In this paper we prove that the mixing time of a broad class of evolutionary dynamics in finite, unstructured populations is roughly logarithmic in the size of the state space. An important special case of such a stochastic process is the Wright-Fisher model from evolutionary biology (with selection and mutation) on a population of size N over m genotypes. Our main result implies that the mixing time of this process is O (log N ) for all mutation rates and fitness landscapes, and solves the main open problem from [4]. In particular, it significantly extends the main result in [18] who proved this for m = 2. Biologically, such models have been used to study the evolution of viral populations with applications to drug design strategies countering them. Here the time it takes for the population to reach a steady state is important both for the estimation of the steady-state structure of the population as well in the modeling of the treatment strength and duration. Our result, that such populations exhibit rapid mixing, makes both of these approaches sound. Technically, we make a novel connection between Markov chains arising in evolutionary dynamics and dynamical systems on the probability simplex. This allows us to use the local and global stability properties of the fixed points of such dynamical systems to construct a contractive coupling in a fairly general setting. We expect that our mixing time result would be useful beyond the evolutionary biology setting, and the techniques used here would find applications in bounding the mixing times of Markov chains which have a natural underlying dynamical system.

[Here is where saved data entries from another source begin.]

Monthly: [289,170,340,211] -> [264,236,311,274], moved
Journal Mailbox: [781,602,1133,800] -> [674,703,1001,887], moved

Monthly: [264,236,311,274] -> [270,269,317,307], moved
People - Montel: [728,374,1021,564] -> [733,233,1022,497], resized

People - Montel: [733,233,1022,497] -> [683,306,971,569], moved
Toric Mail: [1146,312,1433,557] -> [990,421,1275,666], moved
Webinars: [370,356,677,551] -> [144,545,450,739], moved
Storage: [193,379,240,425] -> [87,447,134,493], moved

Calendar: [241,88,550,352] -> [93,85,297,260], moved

IROS Conference 2013 Conference Paper

Support-theoretic subgraph preconditioners for large-scale SLAM

  • Yong-Dian Jian
  • Doru Balcan
  • Ioannis Panageas
  • Prasad Tetali
  • Frank Dellaert

Efficiently solving large-scale sparse linear systems is important for robot mapping and navigation. Recently, the subgraph-preconditioned conjugate gradient method has been proposed to combine the advantages of two reigning paradigms, direct and iterative methods, to improve the efficiency of the solver. Yet the question of how to pick a good subgraph is still an open problem. In this paper, we propose a new metric to measure the quality of a spanning tree preconditioner based on support theory. We use this metric to develop an algorithm to find good subgraph preconditioners and apply them to solve the SLAM problem. The results show that although the proposed algorithm is not fast enough, the new metric is effective and resulting subgraph preconditioners significantly improve the efficiency of the state-of-the-art solver.